Eggwhite Frittata with Roasted Vegetables
Eggwhite Frittata with Roasted Vegetables is the perfect breakfast. Excellent (fat free if you care) protein from the eggs white and the vitamins and minerals from the roasted vegetables it will provide you an excellent nutritional start to the day.
Prep Time 10 minutes mins
Cook Time 30 minutes mins
Total Time 40 minutes mins
Course Breakfast, brunch
Cuisine American
To roast vegetables
- 1/2 beetroot
- 1/2 pepper yellow
- 1/3 cup broccoli florets
- 1 tsp olive oil
- 1/2 tsp sea salt
For the Frittata
- 4 egg whites
- 2 tbsps cheese grated
- 1/2 tsp oregano dried
- 1 tsp olive oil
To roast the vegetables - peel and slice beetroot in thin slices.
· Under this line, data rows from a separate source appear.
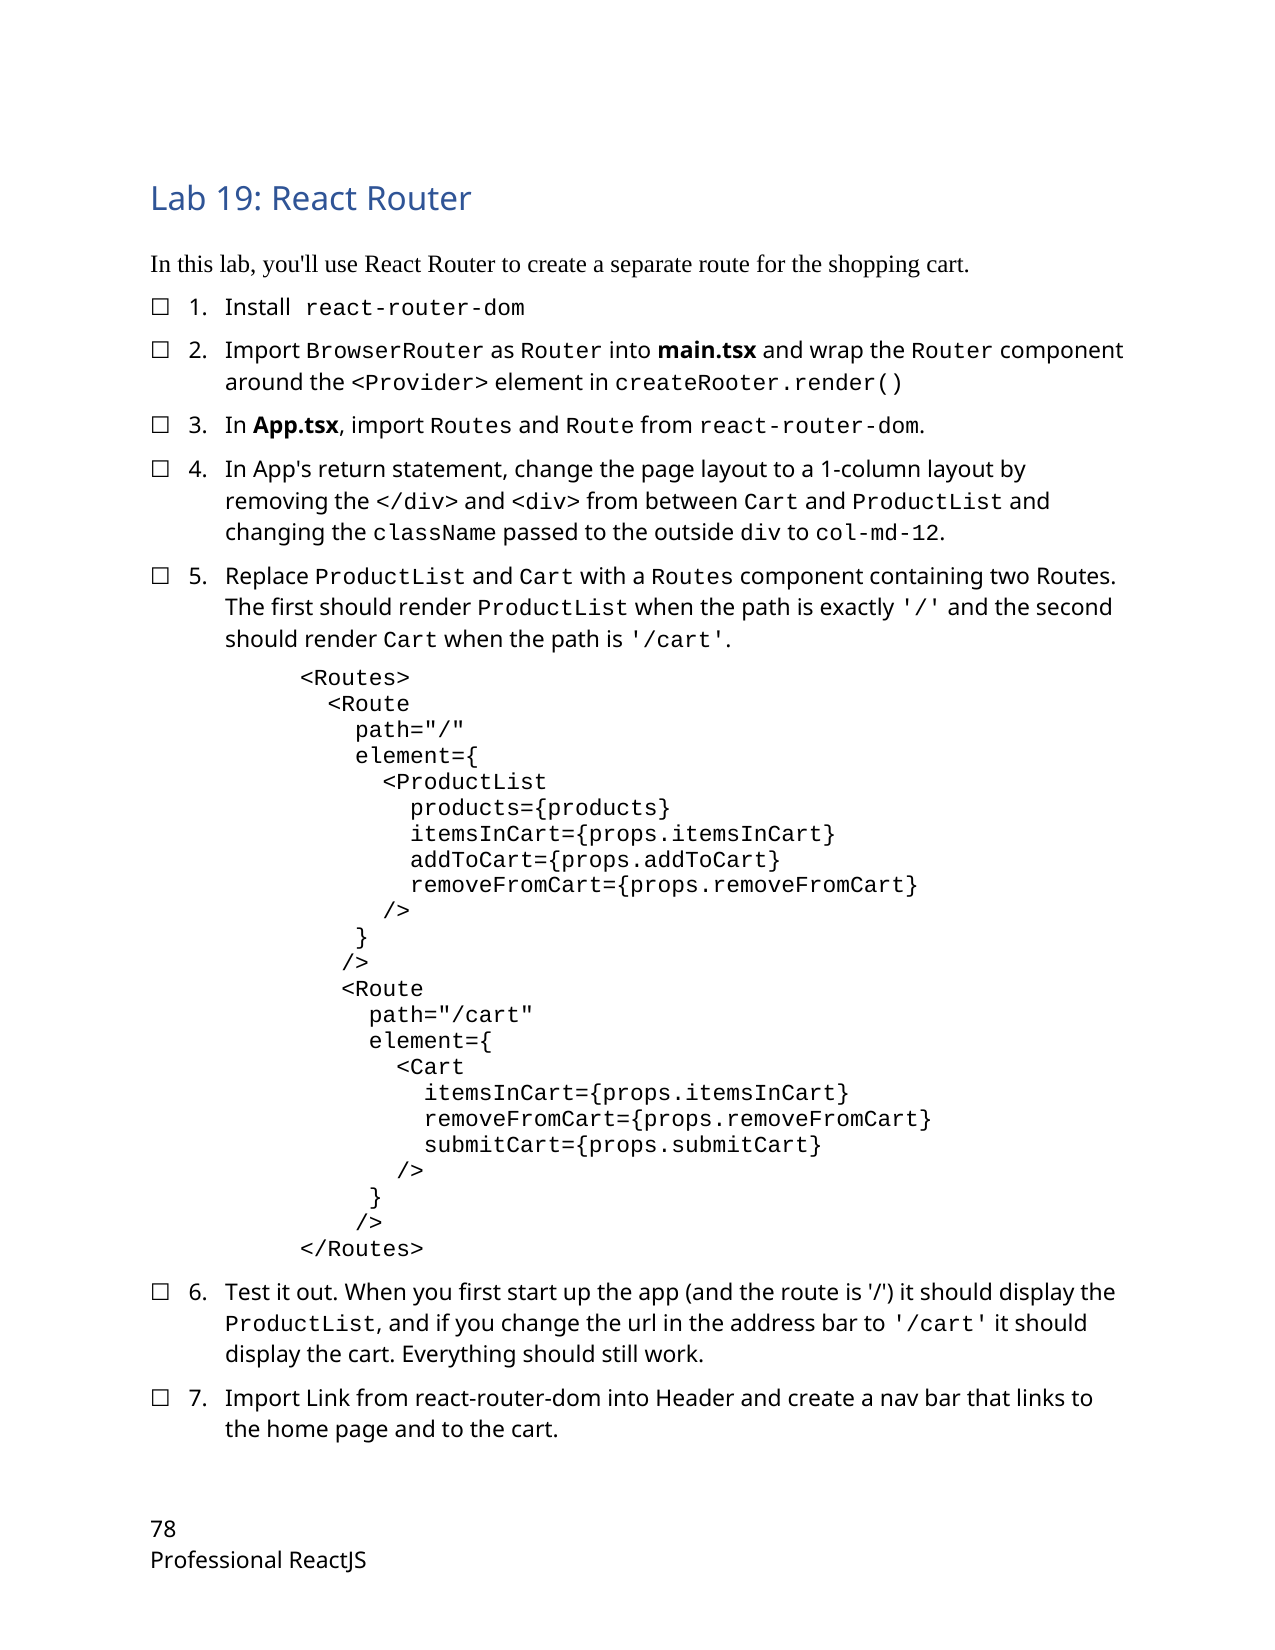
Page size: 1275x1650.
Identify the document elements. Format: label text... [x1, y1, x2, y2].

text } [300, 1185, 1125, 1211]
text /> [300, 1211, 1125, 1237]
list In App.tsx, import Routes and Route from react-router-dom. [150, 409, 1125, 441]
list Test it out. When you first start up the app (and the route is '/') it should display the ProductList, and if you change the url in the address bar to '/cart' it should display the cart. Everything should still work. [150, 1275, 1125, 1369]
text products={products} [300, 796, 1125, 822]
text removeFromCart={props.removeFromCart} [300, 874, 1125, 900]
subtitle Lab 19: React Router [150, 175, 1125, 220]
text <ProductList [300, 770, 1125, 796]
text <Routes> [300, 666, 1125, 692]
text In this lab, you'll use React Router to create a separate route for the shopping cart. [150, 249, 1125, 278]
text element={ [300, 744, 1125, 770]
text /> [300, 1159, 1125, 1185]
text </Routes> [300, 1237, 1125, 1263]
text removeFromCart={props.removeFromCart} [300, 1107, 1125, 1133]
list Install react-router-dom [150, 290, 1125, 322]
text <Route [300, 978, 1125, 1003]
text addToCart={props.addToCart} [300, 848, 1125, 874]
text itemsInCart={props.itemsInCart} [300, 822, 1125, 848]
text path="/" [300, 718, 1125, 744]
list In App's return statement, change the page layout to a 1-column layout by removing the </div> and <div> from between Cart and ProductList and changing the className passed to the outside div to col-md-12. [150, 453, 1125, 547]
text itemsInCart={props.itemsInCart} [300, 1081, 1125, 1107]
text <Cart [300, 1055, 1125, 1081]
list Import BrowserRouter as Router into main.tsx and wrap the Router component around the <Provider> element in createRooter.render() [150, 334, 1125, 397]
text } [300, 926, 1125, 952]
text submitCart={props.submitCart} [300, 1133, 1125, 1159]
text path="/cart" [300, 1003, 1125, 1029]
text /> [300, 952, 1125, 978]
text <Route [300, 692, 1125, 718]
text /> [300, 900, 1125, 926]
list Import Link from react-router-dom into Header and create a nav bar that links to the home page and to the cart. [150, 1382, 1125, 1444]
text element={ [300, 1029, 1125, 1055]
list Replace ProductList and Cart with a Routes component containing two Routes. The first should render ProductList when the path is exactly '/' and the second should render Cart when the path is '/cart'. [150, 560, 1125, 654]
Discard the seeds of yellow pepper and slice thin. Coat all the vegetables with olive oil and salt and grill in a pre heated oven at 180 C for 15 minutes.
In a large bowl, beat egg whites, mix oregano and salt together.
Heat a cast iron pan and grease with olive oil, spread the roasted vegetables in the pan and pour the whisked eggs and spread the grated cheese on top.
Cover with a lid and cook on low flame for 8-10 minutes till fully set.